The generally positive risk tone in equity markets further undermined the appeal of gold as a safe haven. Nevertheless, the ongoing geopolitical tensions in the Middle East have limited the downside potential for gold prices. Traders are now adopting a cautious stance and awaiting key releases from the United States (US) later this week, including the FOMC meeting minutes on Wednesday and consumer inflation figures on Thursday. These releases are expected to provide fresh insights into the Fed’s rate-hike path and could offer significant momentum to XAU/USD.
From a technical perspective, gold may find support near the $1,835-1,833 region, which represents a multi-day trading range resistance breakpoint. A decisive break below this level could suggest the correction has concluded and push gold towards the $1,820 support, eventually leading to a test of multi-month lows around the $1,810 zone. A sustained downturn would confirm a death cross pattern on the daily chart, with the 50-day SMA positioned well below the 200-day SMA, potentially leading to further depreciation.

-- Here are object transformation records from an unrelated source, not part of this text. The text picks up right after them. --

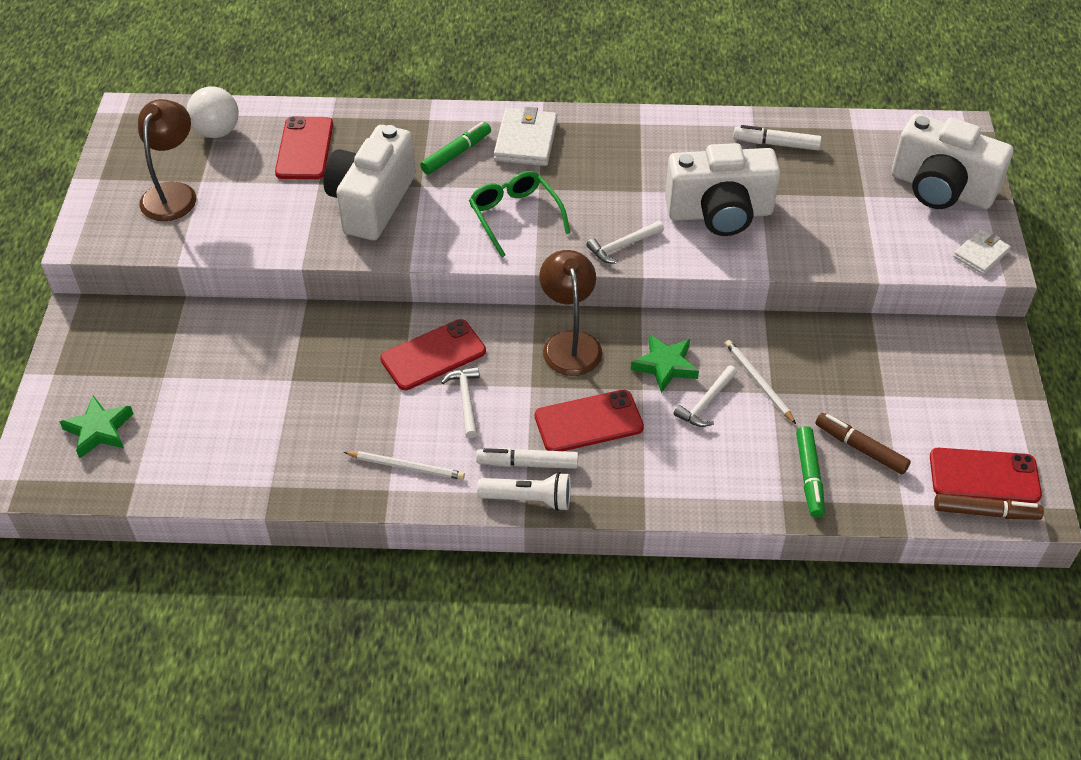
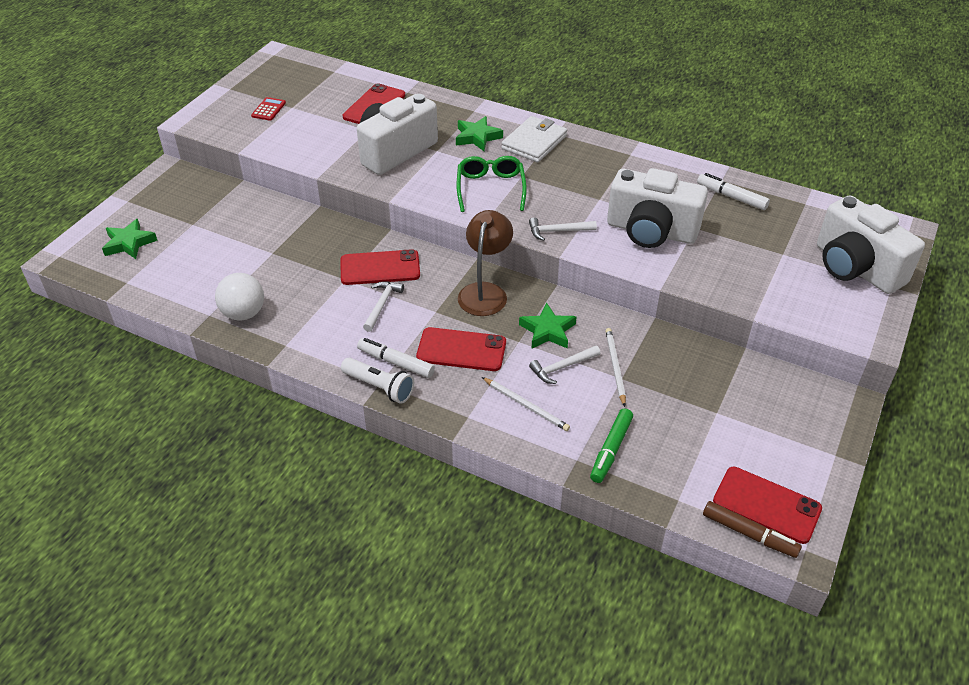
camera: 25 degrees right, 5 degrees down
brown lamp [138,99,196,221] -> red calculator [251,97,286,121]
white ball [187,86,239,138] -> white ball moved to [215,273,264,321]
white pencil [344,451,465,480] -> white pencil moved to [482,377,570,431]
green marker [420,122,491,175] -> green star [456,116,503,151]
brown marker [815,413,911,475] -> none
white wallet [953,229,1011,275] -> none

On the flip side, bullish investors may await a sustained breakout above the $1,865 level before considering long positions, targeting the next key resistance near $1,885. This is closely followed by the $1,900 psychological level, situated near the 50-day Simple Moving Average (SMA), which could serve as a pivotal point. Further buying activity would suggest the formation of a near-term bottom, potentially paving the way for a test of the 200-day SMA around the $1,928-1,930 region.